Sunday hea(r)t

San Francisco, a city block:
smells of pizza, cigarette smoke. marijuana, then leather.
cross the street.
coffee, cheap cologne. flowers.
the sweat of my brow stays trapped underneath my cap. two elderly men sit on their front porch, and regard me as i pass.

castro pride flag

Today, I am stricken by a deep and enduring sense of gratitude to be alive in San Francisco.

I got out of bed today and it took me almost a full hour to walk from my home into the heart of the Castro for my breakfast, because I stopped so many times along the way to converse and flirt with my neighbors–so many beautiful loved ones, so densely packed into these few city blocks.
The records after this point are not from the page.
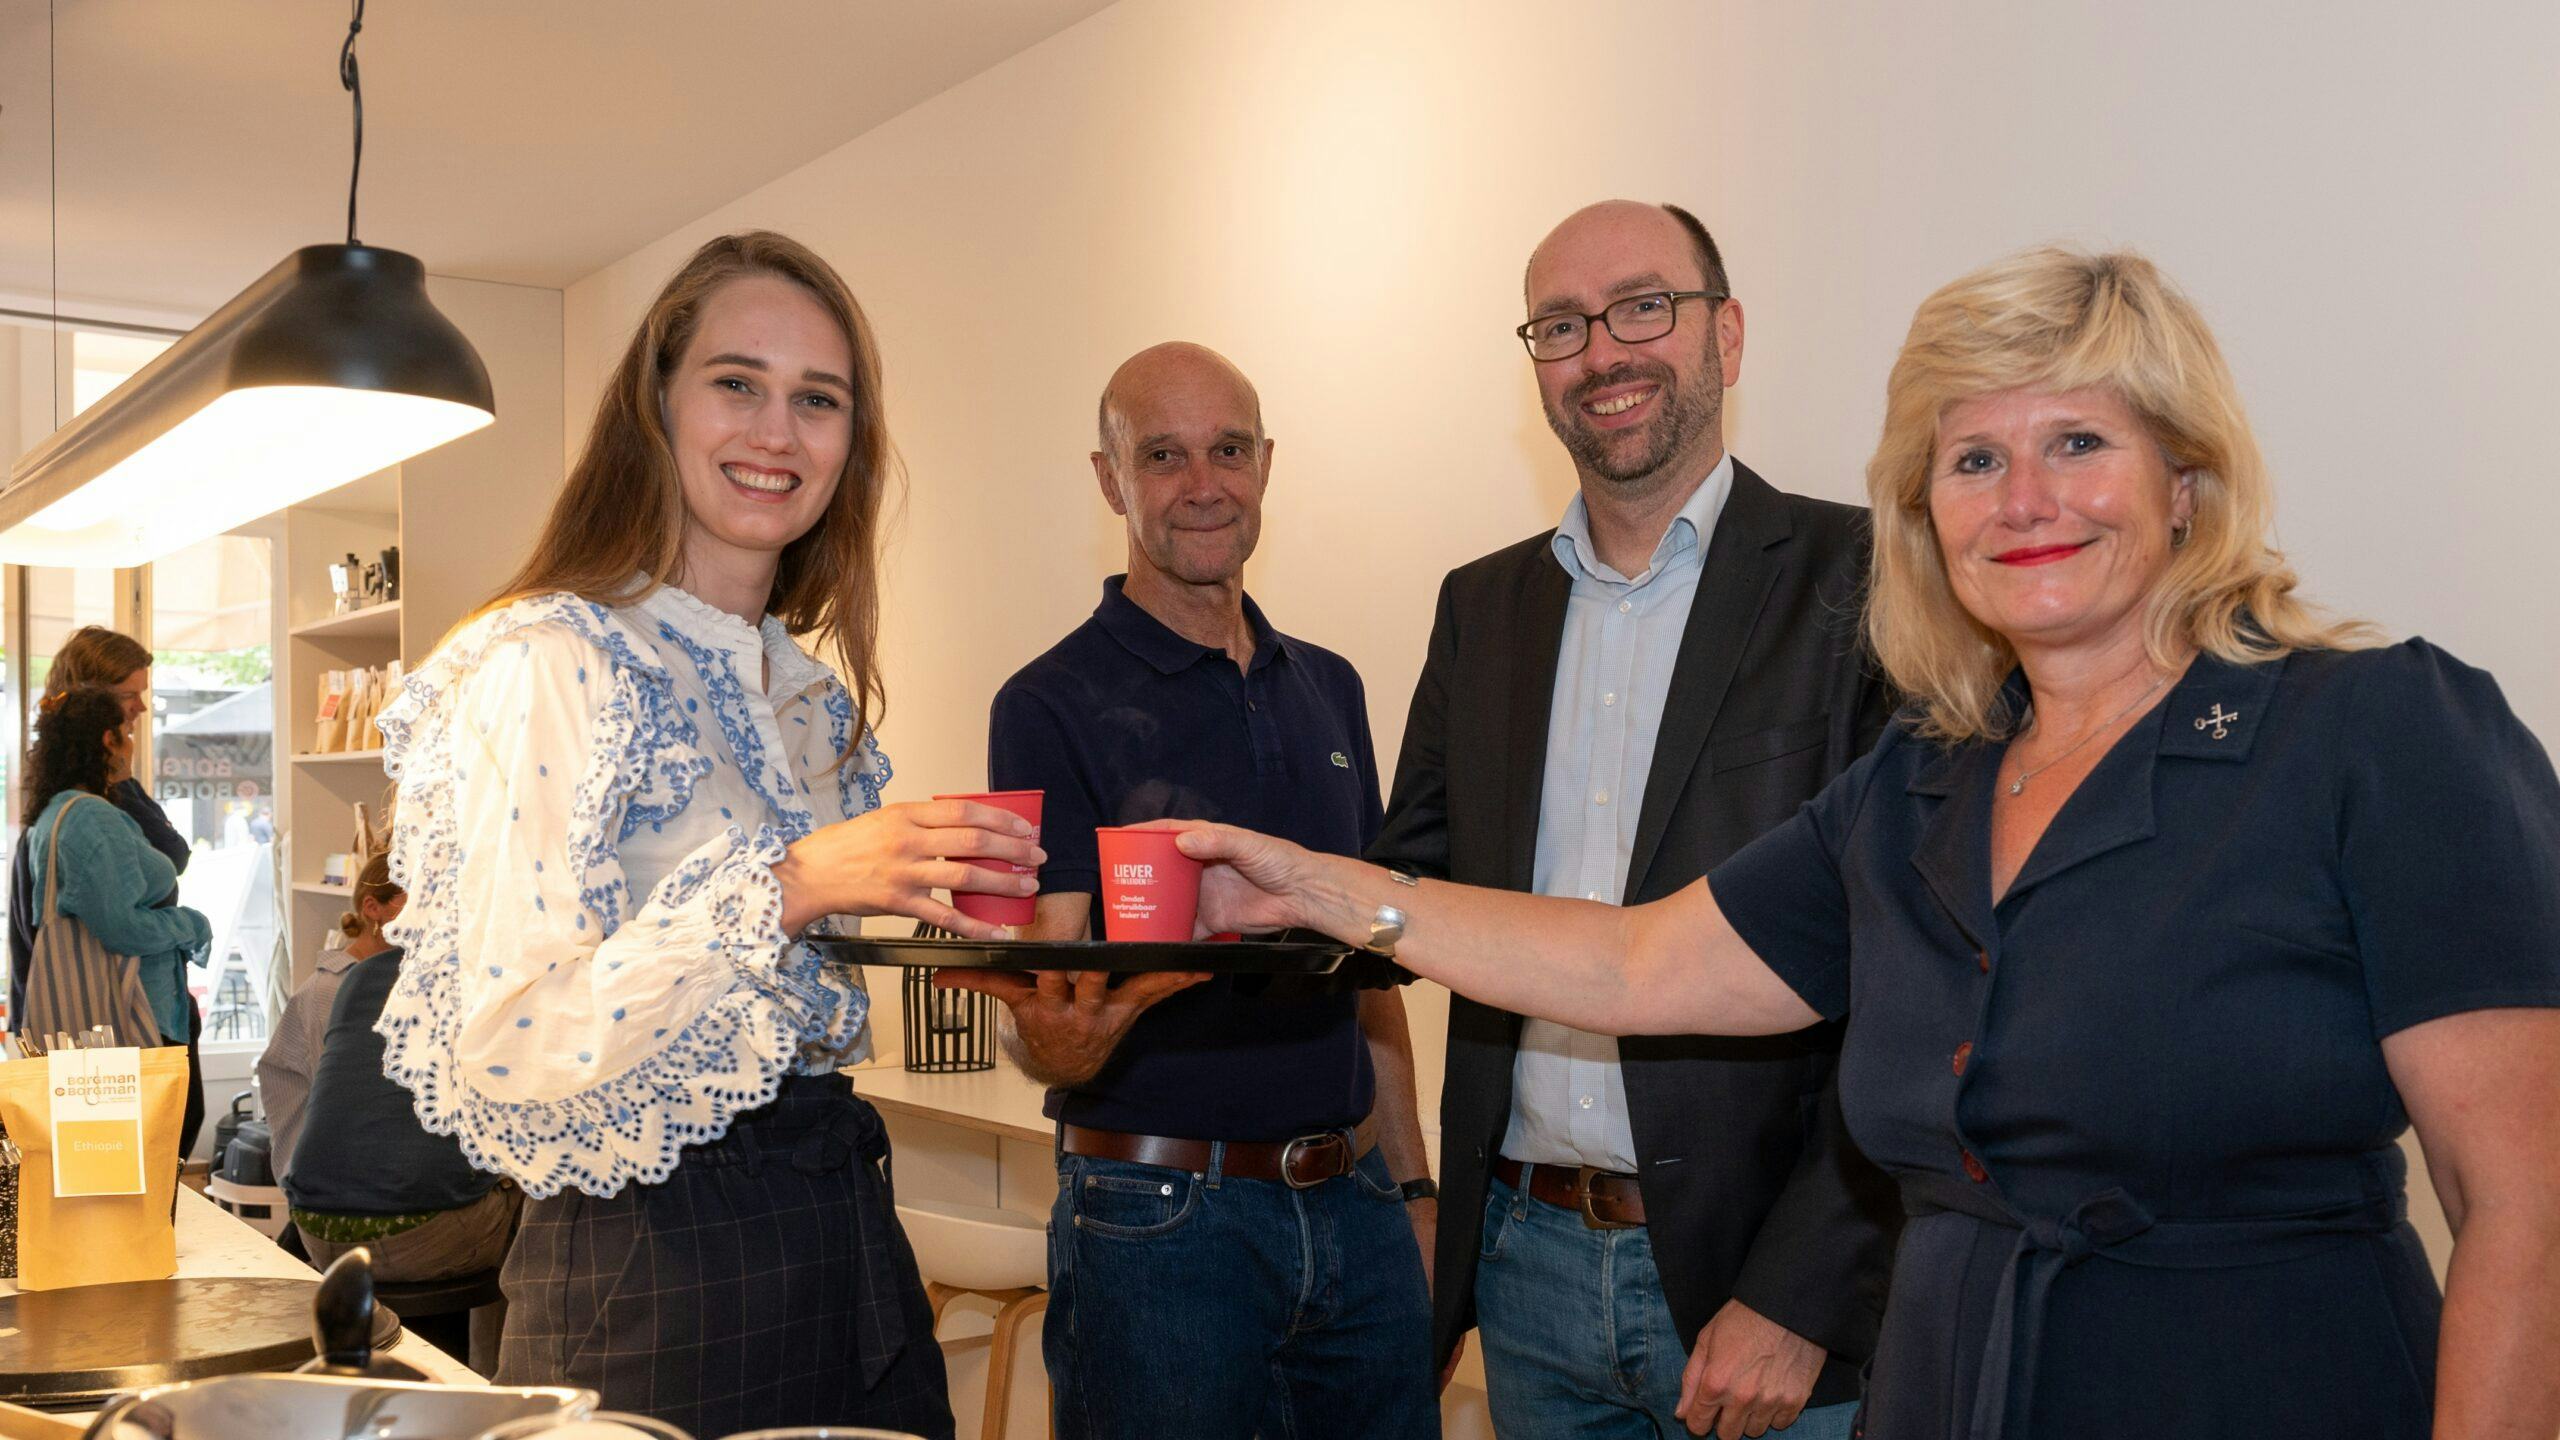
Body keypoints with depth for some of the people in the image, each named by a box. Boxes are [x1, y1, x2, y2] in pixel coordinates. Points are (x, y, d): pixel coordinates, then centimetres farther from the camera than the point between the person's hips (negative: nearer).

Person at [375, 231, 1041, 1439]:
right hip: (656, 1260, -7)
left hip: (849, 1237, 8)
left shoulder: (814, 694, 12)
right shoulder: (553, 660, -12)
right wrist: (786, 887, -27)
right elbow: (511, 1050, -21)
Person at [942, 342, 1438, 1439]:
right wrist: (1068, 1037, -35)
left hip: (1354, 1206, 5)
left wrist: (1411, 1185, 12)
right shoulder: (1052, 706, -8)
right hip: (1161, 1218, -5)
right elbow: (1044, 1043, -12)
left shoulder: (1328, 689, 10)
I stopped briefly at the Plaza to witness the launch of the Leather Walk, signaling the true start of Folsom Street Fair week…remembering as I did so that I stumbled upon this occasion completely by accident in my first year living here, and marked the occasion in my journal as yet another example of why I hold this city in such a profound esteem.

I arrived at my breakfast destination and could barely manage to communicate with the restaurant host, because so many people I know were brunching there and saying hello to me. The staff knew me by name and expedited my seating, then reminded the bartender to give me the neighborhood merchant discount.

All this, a typical Sunday morning for me; following another memorable performance at one of the longest-running drag shows in the city, at one of the longest-running and most successful club nights I’ve been involved with for the last twelve years.

I kissed my fiance goodbye this morning as he left for work, and my phone was jammed with messages from people I saw out in SoMa last night: One of my dearest and best-loved friends thanked me for my personal support as well as my dedication to certain community organizations. Another reminded me that we shared a very passionate moment together in the swirling mass at Powerhouse. A third reminded me of our mutual past together at The Stud, the club that I first called home when I arrived here in 2002, a fresh-faced emigre who followed his heart without question.

I look back now at the past 13 years as a collection of moments, and easily recall the burning drive I felt to make my home here, so long ago.

castro leather flag

I look at the week ahead and brim full of joy in the knowledge of how many of my most loved family will be gathered, and of all the hedonistic indulgence that awaits.

I look at my life, and I see a series of hard-won battles. This amazing existence was not handed to me; it was not easily established. It has taken a lifetime of self-inquiry and mistakes…a million unsuccessful attempts at realizing countless dreams, yet the fractional number of successes laid the foundation for every bounty that I am now able to enjoy.

An unexamined life is not worth living…and a life truly lived can be measured not only by its successes, but by its fabulous failures; for anything truly worth having in this world is surely worth falling down in pursuit of.

I love you, San Francisco. You are alive and well and your heart still beats its hypnotic song to me. You still enfold me in your love embrace, every single day. You have shown me that there is no higher truth than following your heart.

This is a place where I am known–but more importantly, I am seen. And I am loved.

Thank you, home. Thank you for being here. Thank you for being you.

San Francisco:
i encounter a friend;
his roommate sells pot brownies.
i allow him to convince me to remove my shirt.
i cross Market Street and come upon another past lover.
he introduces me to his boyfriend, who i kiss, passionately.
i walk on the shadowed side of the street–
late-blooming jasmine still clings to a tall tree at the corner.